SUPPLIED RECORDS -
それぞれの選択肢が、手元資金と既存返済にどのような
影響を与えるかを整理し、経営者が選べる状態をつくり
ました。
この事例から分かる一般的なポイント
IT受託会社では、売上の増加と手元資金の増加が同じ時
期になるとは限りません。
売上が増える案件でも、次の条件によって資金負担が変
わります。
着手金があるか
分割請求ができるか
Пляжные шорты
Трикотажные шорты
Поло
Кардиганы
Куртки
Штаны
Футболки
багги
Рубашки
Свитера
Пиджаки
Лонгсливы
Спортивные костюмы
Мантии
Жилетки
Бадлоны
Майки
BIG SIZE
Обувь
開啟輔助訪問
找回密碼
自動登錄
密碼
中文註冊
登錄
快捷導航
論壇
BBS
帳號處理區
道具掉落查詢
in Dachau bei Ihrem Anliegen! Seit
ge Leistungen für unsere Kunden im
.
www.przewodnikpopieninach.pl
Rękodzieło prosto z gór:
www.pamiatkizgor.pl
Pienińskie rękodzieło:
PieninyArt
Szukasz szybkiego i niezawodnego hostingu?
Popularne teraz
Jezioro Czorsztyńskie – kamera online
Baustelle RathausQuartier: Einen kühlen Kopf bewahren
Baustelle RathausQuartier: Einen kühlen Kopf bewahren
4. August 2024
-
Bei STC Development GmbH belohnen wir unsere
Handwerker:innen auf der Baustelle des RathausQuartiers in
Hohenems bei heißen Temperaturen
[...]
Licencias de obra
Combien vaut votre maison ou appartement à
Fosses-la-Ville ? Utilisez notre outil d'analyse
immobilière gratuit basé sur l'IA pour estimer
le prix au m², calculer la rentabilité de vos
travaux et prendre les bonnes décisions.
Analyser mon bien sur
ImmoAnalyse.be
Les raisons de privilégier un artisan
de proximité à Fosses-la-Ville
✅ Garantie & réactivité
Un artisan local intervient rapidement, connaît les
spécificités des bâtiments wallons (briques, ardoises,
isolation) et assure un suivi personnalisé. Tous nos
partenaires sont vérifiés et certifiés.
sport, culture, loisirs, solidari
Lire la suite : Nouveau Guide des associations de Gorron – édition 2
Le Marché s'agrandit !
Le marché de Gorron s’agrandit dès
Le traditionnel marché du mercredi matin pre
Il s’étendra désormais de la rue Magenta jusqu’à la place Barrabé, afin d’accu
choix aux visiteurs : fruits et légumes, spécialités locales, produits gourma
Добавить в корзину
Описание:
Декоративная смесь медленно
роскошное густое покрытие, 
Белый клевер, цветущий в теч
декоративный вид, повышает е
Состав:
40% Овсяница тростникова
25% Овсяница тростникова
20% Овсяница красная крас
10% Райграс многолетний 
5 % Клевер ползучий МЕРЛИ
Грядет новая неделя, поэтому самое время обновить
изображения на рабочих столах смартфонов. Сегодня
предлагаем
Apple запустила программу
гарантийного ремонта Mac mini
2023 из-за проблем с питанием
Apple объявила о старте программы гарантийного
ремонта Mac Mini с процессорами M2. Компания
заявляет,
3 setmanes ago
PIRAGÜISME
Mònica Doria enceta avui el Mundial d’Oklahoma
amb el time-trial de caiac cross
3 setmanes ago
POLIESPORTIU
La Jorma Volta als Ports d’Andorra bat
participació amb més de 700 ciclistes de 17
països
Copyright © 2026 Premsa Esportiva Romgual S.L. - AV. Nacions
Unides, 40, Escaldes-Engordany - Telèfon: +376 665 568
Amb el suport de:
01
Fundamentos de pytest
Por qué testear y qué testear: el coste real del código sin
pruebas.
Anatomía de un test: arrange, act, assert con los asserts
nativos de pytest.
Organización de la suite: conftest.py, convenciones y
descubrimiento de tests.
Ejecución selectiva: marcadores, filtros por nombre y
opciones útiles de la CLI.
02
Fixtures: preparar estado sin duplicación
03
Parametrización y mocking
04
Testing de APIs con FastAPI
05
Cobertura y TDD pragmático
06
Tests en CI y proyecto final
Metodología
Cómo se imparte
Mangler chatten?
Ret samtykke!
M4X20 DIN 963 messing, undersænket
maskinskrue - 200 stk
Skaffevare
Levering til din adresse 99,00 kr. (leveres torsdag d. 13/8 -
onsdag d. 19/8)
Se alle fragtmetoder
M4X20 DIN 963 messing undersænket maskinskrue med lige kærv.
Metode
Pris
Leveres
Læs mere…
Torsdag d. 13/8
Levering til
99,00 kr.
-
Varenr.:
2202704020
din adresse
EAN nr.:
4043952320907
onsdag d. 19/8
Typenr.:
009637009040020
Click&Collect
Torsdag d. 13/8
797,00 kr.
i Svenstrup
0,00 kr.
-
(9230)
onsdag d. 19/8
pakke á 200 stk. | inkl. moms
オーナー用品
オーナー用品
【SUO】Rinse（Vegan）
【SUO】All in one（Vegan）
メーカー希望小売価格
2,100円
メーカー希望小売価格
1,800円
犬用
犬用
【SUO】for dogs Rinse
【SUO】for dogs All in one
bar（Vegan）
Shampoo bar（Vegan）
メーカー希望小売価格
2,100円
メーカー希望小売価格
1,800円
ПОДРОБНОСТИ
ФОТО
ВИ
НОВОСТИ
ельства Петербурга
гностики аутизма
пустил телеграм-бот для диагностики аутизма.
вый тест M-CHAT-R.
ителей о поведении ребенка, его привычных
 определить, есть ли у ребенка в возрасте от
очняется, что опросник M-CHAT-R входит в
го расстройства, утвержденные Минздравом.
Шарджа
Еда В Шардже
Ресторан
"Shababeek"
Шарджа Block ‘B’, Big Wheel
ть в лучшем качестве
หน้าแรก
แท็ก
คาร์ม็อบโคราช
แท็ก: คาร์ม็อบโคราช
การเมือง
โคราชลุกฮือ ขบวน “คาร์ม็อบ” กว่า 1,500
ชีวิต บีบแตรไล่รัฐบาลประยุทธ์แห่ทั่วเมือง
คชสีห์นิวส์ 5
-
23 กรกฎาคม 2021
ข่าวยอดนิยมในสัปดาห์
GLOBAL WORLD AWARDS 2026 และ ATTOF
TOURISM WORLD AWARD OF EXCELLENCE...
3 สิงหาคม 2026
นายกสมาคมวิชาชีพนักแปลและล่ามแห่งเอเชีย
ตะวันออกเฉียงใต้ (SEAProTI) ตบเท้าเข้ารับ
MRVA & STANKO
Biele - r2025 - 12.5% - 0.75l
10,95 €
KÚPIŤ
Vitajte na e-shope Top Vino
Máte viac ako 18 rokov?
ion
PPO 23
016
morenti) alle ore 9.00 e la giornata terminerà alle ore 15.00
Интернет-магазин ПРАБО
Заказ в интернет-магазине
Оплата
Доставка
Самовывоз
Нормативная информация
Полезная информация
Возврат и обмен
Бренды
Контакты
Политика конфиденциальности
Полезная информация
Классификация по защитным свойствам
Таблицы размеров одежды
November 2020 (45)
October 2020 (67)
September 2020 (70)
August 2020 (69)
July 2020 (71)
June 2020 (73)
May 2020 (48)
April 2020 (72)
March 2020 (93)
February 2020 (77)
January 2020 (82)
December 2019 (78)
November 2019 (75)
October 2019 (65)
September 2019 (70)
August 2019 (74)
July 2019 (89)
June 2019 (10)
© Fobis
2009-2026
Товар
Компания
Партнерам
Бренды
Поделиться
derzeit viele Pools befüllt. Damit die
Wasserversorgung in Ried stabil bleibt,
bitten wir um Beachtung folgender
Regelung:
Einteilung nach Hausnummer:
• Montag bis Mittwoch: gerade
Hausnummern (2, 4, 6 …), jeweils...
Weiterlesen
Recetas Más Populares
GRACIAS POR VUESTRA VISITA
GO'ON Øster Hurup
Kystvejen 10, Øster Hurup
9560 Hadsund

WHAT TO DO - Scan the listing above for the line that has "opciones útiles de la CLI.", then copy exactly from that line through the line that has "Se alle fragtmetoder".

ANSWER SECTION -
opciones útiles de la CLI.
02
Fixtures: preparar estado sin duplicación
03
Parametrización y mocking
04
Testing de APIs con FastAPI
05
Cobertura y TDD pragmático
06
Tests en CI y proyecto final
Metodología
Cómo se imparte
Mangler chatten?
Ret samtykke!
M4X20 DIN 963 messing, undersænket
maskinskrue - 200 stk
Skaffevare
Levering til din adresse 99,00 kr. (leveres torsdag d. 13/8 -
onsdag d. 19/8)
Se alle fragtmetoder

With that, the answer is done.